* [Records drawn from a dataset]
▽

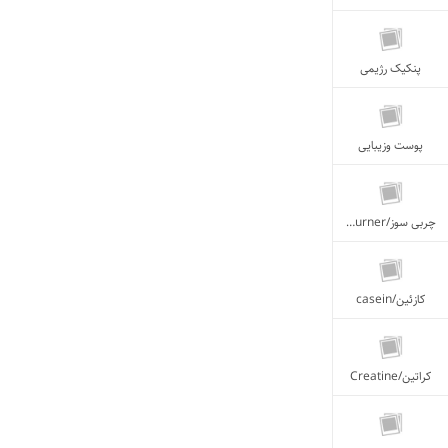
پنکیک رژیمی
پوست وزیبایی
چربی سوز/Fat Burner
کازئین/casein
کراتین/Creatine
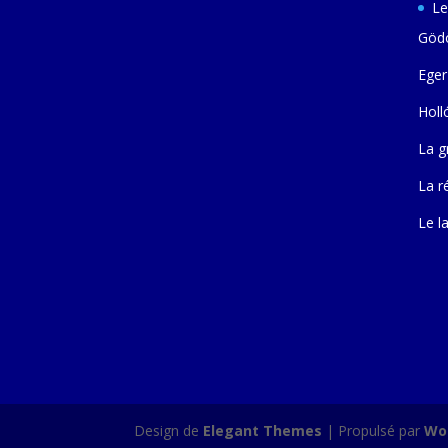
Le
Gödö
Eger
Holl
La g
La r
Le l
Design de
Elegant Themes
| Propulsé par
Wo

△

* [YOUR ASSIGNMENT] From the records given above, reproduce all text exactly and exclude each picture.

* [RESULT OF THE EXERCISE]
پنکیک رژیمی
پوست وزیبایی
چربی سوز/Fat Burner
کازئین/casein
کراتین/Creatine
Le
Gödö
Eger
Holl
La g
La r
Le l
Design de
Elegant Themes
| Propulsé par
Wo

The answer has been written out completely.